[BRIEF] The whole listing is to be written out again exactly; the pictures are not.

[SOURCE MATERIAL]
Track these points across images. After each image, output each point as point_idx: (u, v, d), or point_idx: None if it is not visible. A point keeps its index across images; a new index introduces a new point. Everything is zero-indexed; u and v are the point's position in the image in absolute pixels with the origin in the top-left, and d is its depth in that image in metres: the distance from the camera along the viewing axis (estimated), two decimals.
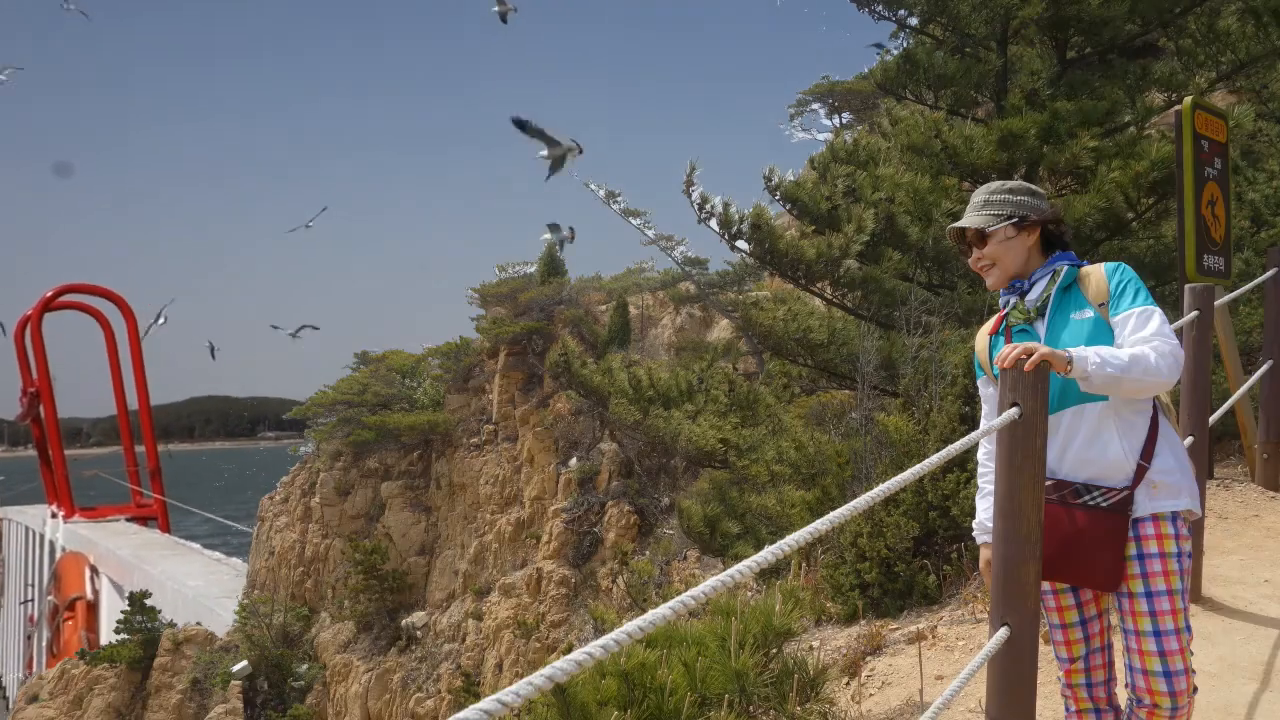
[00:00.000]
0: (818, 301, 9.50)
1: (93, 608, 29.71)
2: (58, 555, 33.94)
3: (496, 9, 19.09)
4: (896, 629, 5.06)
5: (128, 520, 37.08)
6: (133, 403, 40.08)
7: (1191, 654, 2.48)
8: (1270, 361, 6.26)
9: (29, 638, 35.36)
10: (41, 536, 37.04)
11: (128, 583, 28.15)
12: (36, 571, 37.43)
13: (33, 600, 36.41)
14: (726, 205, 8.79)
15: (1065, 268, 2.61)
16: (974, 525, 2.81)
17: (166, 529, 37.32)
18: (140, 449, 39.64)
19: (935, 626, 4.84)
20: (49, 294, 39.02)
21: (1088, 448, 2.51)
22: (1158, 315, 2.48)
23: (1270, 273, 6.28)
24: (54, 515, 36.67)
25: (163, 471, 39.14)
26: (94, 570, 30.99)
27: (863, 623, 5.25)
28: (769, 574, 6.07)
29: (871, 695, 4.24)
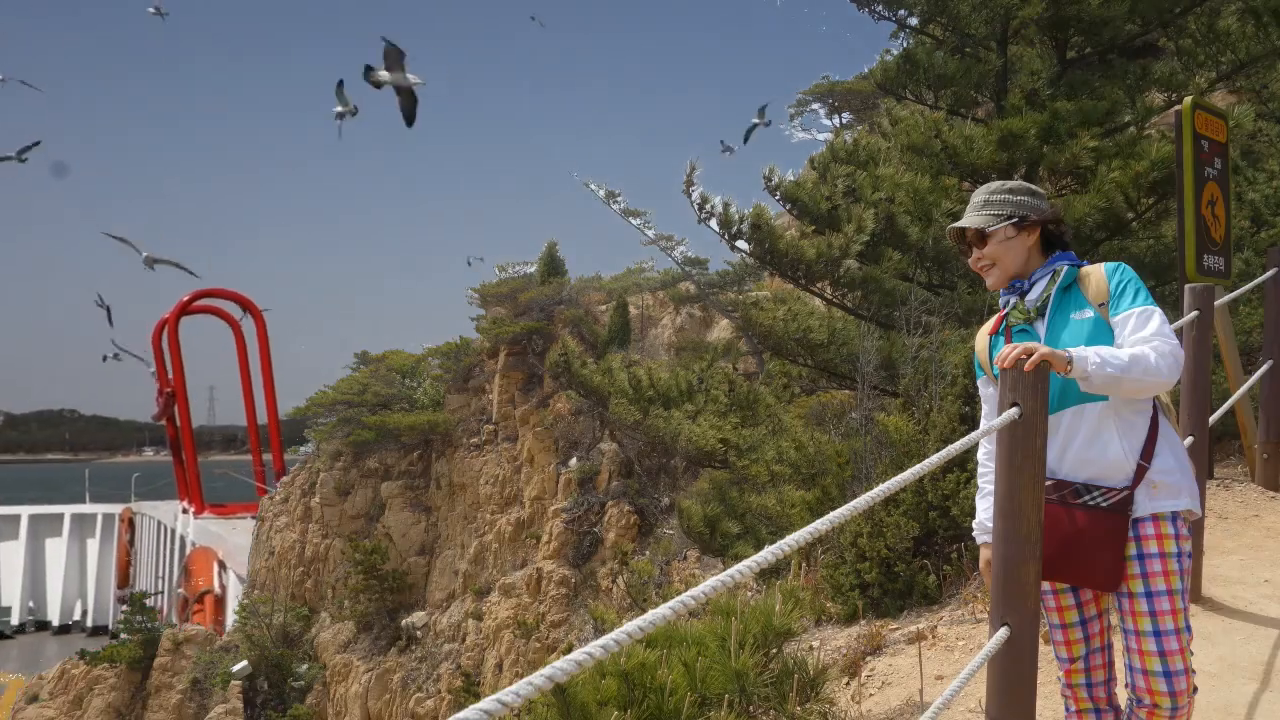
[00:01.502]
0: (818, 301, 9.50)
1: (220, 601, 30.35)
2: (188, 550, 34.68)
3: (339, 109, 18.73)
4: (896, 629, 5.06)
5: (254, 518, 37.88)
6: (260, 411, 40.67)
7: (1191, 654, 2.48)
8: (1270, 361, 6.26)
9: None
10: (172, 531, 37.96)
11: None
12: (166, 564, 38.36)
13: (162, 592, 37.18)
14: (726, 205, 8.80)
15: (1065, 268, 2.61)
16: (974, 525, 2.81)
17: None
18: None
19: (935, 626, 4.84)
20: (185, 298, 39.65)
21: (1088, 448, 2.51)
22: (1158, 315, 2.48)
23: (1270, 273, 6.28)
24: (185, 511, 37.46)
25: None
26: (222, 565, 31.69)
27: (863, 623, 5.25)
28: (769, 574, 6.07)
29: (871, 695, 4.24)
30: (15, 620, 46.93)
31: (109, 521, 47.90)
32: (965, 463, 5.26)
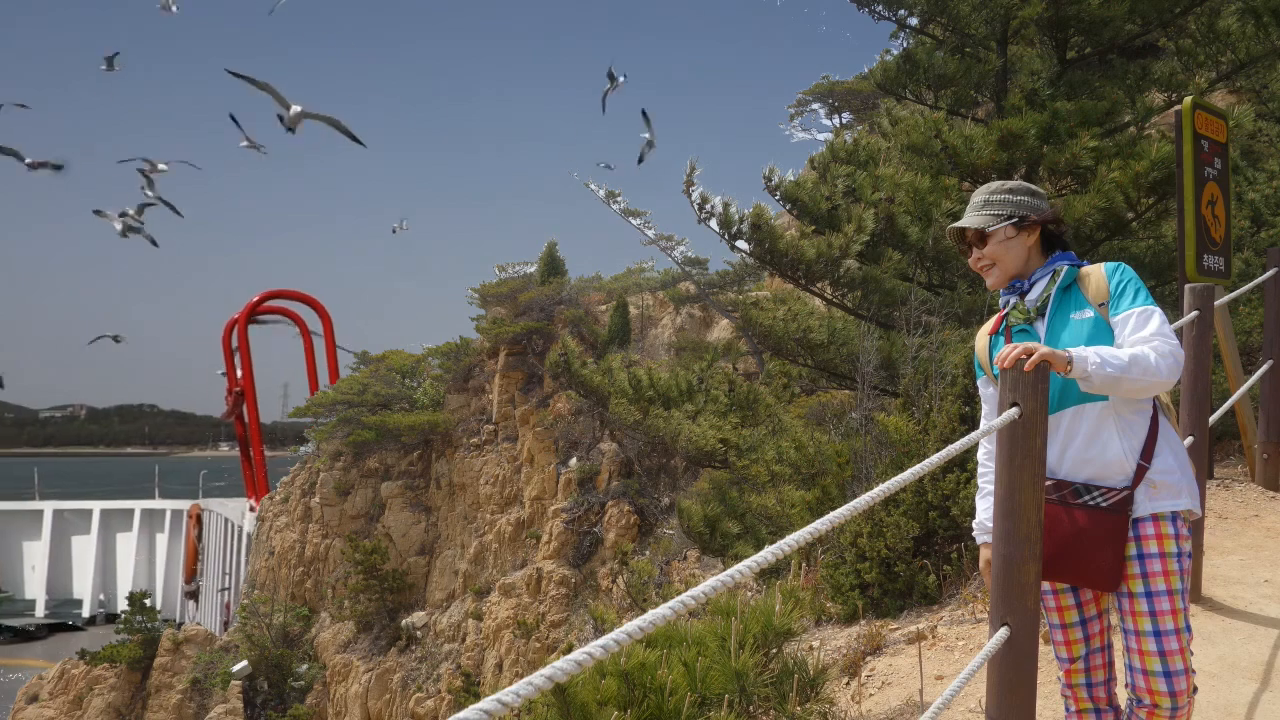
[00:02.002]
0: (818, 301, 9.50)
1: None
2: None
3: (281, 113, 17.80)
4: (896, 629, 5.06)
5: None
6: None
7: (1191, 654, 2.48)
8: (1270, 361, 6.26)
9: (225, 624, 36.14)
10: (239, 528, 38.41)
11: None
12: (233, 561, 38.85)
13: (229, 588, 37.43)
14: (726, 205, 8.80)
15: (1065, 268, 2.61)
16: (974, 525, 2.81)
17: None
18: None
19: (935, 626, 4.84)
20: (255, 299, 40.16)
21: (1088, 448, 2.51)
22: (1158, 315, 2.48)
23: (1270, 273, 6.28)
24: (251, 509, 37.74)
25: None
26: None
27: (863, 623, 5.25)
28: (769, 574, 6.08)
29: (871, 695, 4.24)
30: (86, 612, 48.38)
31: (177, 518, 48.74)
32: (965, 463, 5.26)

[OUTPUT FOR THIS TASK]
Track these points across images. After each image, output each point as point_idx: (u, v, d), or point_idx: None if it is not visible. A point keeps its index across images; a new index introduces a new point. Everything is zero-indexed; u and v are the point's position in the image in absolute pixels with the origin in the top-left, and d is its depth in that image in metres: the distance from the camera along the viewing axis (estimated), two decimals.
[00:00.000]
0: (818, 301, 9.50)
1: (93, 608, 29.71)
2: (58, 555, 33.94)
3: (496, 9, 19.09)
4: (896, 629, 5.06)
5: (128, 520, 37.08)
6: (133, 403, 40.08)
7: (1191, 654, 2.48)
8: (1270, 361, 6.26)
9: (29, 638, 35.36)
10: (41, 536, 37.04)
11: (128, 583, 28.15)
12: (36, 571, 37.43)
13: (33, 600, 36.41)
14: (726, 205, 8.79)
15: (1065, 268, 2.61)
16: (974, 525, 2.81)
17: (166, 529, 37.32)
18: (140, 449, 39.64)
19: (935, 626, 4.84)
20: (49, 294, 39.02)
21: (1088, 448, 2.51)
22: (1158, 315, 2.48)
23: (1270, 273, 6.28)
24: (54, 515, 36.67)
25: (163, 471, 39.14)
26: (94, 570, 30.99)
27: (863, 623, 5.25)
28: (769, 574, 6.07)
29: (871, 695, 4.24)
[00:01.502]
0: (818, 301, 9.50)
1: (220, 601, 30.35)
2: (188, 550, 34.68)
3: (339, 109, 18.73)
4: (896, 629, 5.06)
5: (254, 518, 37.88)
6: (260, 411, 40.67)
7: (1191, 654, 2.48)
8: (1270, 361, 6.26)
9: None
10: (172, 531, 37.96)
11: None
12: (166, 564, 38.36)
13: (162, 592, 37.18)
14: (726, 205, 8.80)
15: (1065, 268, 2.61)
16: (974, 525, 2.81)
17: None
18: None
19: (935, 626, 4.84)
20: (185, 298, 39.65)
21: (1088, 448, 2.51)
22: (1158, 315, 2.48)
23: (1270, 273, 6.28)
24: (185, 511, 37.46)
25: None
26: (222, 565, 31.69)
27: (863, 623, 5.25)
28: (769, 574, 6.07)
29: (871, 695, 4.24)
30: (15, 620, 46.93)
31: (109, 521, 47.90)
32: (965, 463, 5.26)
[00:02.002]
0: (818, 301, 9.50)
1: None
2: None
3: (281, 113, 17.80)
4: (896, 629, 5.06)
5: None
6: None
7: (1191, 654, 2.48)
8: (1270, 361, 6.26)
9: (225, 624, 36.14)
10: (239, 528, 38.41)
11: None
12: (233, 561, 38.85)
13: (229, 588, 37.43)
14: (726, 205, 8.80)
15: (1065, 268, 2.61)
16: (974, 525, 2.81)
17: None
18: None
19: (935, 626, 4.84)
20: (255, 299, 40.16)
21: (1088, 448, 2.51)
22: (1158, 315, 2.48)
23: (1270, 273, 6.28)
24: (251, 509, 37.74)
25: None
26: None
27: (863, 623, 5.25)
28: (769, 574, 6.08)
29: (871, 695, 4.24)
30: (86, 612, 48.38)
31: (177, 518, 48.74)
32: (965, 463, 5.26)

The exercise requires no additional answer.